2015 — 25 May: Monday

Yesterday's long-running file copy operation worked. Sort of. Providing by "worked" one is broad-minded enough to change one's definition of "file copy" operation to mean "file move" operation. That, at least, offers me a plausible explanation for the excruciatingly low data rates I was observing (as low as 2 MB/sec) from time to time. No matter. The same — by now dizzy — block of MP3s is being copied back even as I type. This time, however, the external 5TB USB3 drive is plumbed directly into the back of BlackBeast. None of this nonsense1 about directly connecting it to the Synology, no siree Bob.

And, yes, "copied" is the correct verb this time. The data rates are a much healthier 50 MB/sec or so this time, too, as I copy the files back from the external drive to the NAS.

It's a bit...

... sunnier this morning. It shows up the glorious array of 'stuff' now growing in the jungles that surround the house. (Some might call some of the major components "weeds" but I'm sticking with "flowers of unrecognised2 virtue".)

Breakfast, methinks.

Big surprise #1

A retired Air Chief Marshall (say what?) asserts that "it is an opportunity which any prime minister who aspires to be remembered as a statesman should take". How's that? Just agree to spend a minimum 2% of GDP on what's euphemistically known, these days, as "defence". (Link.)

Big surprise #2

Top economists (who all like to imagine they are a bit smarter than the average bear) disagree among themselves. (Link.) And bear grudges over a decade later. (Link.)

Small surprise #1

... by factoring in inflation and a metric for how much of their worth people are willing to spend ... the number of those who "could easily afford to pay $179 million for a Picasso has increased more than fourfold since the painting was last on the market" — in 1997. Ars longa vita brevis, and all that. (Link.)

Small surprise #2

There's also a huge amount of shame involved in being in debt or struggling, especially against the backdrop of assumption that privilege is somehow the result of a lifetime's sound financial decisions. (Link.)

My financial decisions have been largely uncharacterised by "soundness". But legacies from Christa and dear Mama are a different matter.

Having rejigged...

... my file-copying arrangements, first of all to get my CD rips safely back on to the NAS (from which, of course, they never should have been moved in the first place) and then to resume this mammoth file back-up operation, I'm pleased to see I'm getting file transfer speeds of over 90 MB/sec when reading from the NAS and copying over to my 5TB USB3 drive. Matters not that it's going up and down my local LAN and battering its way through the USB controller buried somewhere inside BlackBeast. That's a much more acceptable speed of transfer. It means the rest of this rather tedious backing-up should be over long before nightfall.

Lunch, methinks. All this data hefting is hungry work.

Mixed results

Turns out the file transfer speeds oscillate up and down, for no reason I can pinpoint. A data cache somewhere? A block size setting somewhere? Meanwhile, having reformatted the smaller 4TB external drive, I've reduced it to its horrible initial state: the one where only 'root' can write anything to the damn' thing. Not helpful. Another topic for tomorrow's lunch, alas.

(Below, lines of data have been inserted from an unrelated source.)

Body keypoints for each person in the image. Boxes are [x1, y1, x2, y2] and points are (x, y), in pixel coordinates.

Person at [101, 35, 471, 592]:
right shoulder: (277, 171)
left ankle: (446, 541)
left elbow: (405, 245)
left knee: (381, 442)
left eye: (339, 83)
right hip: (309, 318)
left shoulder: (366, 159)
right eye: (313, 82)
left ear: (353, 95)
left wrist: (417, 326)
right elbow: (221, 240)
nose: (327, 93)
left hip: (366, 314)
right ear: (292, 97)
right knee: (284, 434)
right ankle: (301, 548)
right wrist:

It's jolly nearly tea-time. I'm also jolly near the end of the first chunk of that Stross trilogy. It's a good romp. Shades, indeed, of Zelazny's "Amber" series and H Beam Piper's "ParaTime" tales. No bad thing.

For my future reference... how to make the read-only drive a little more useful:

Mount drive
cd to it
sudo chmod 777 .

Worked beautifully. [Pause] And its high, sustained, data transfer rates lead me to conclude that something is horribly awry with its higher-capacity cousin. I shall return it, I suspect, to whence it came.

  

Footnotes

1  I may have to have words with one of my Linux gurus over lunch tomorrow. His Synology units are a great deal oomphier than my little toys.
2  My little set of bumble bees clearly appreciate them, I'm happy to report.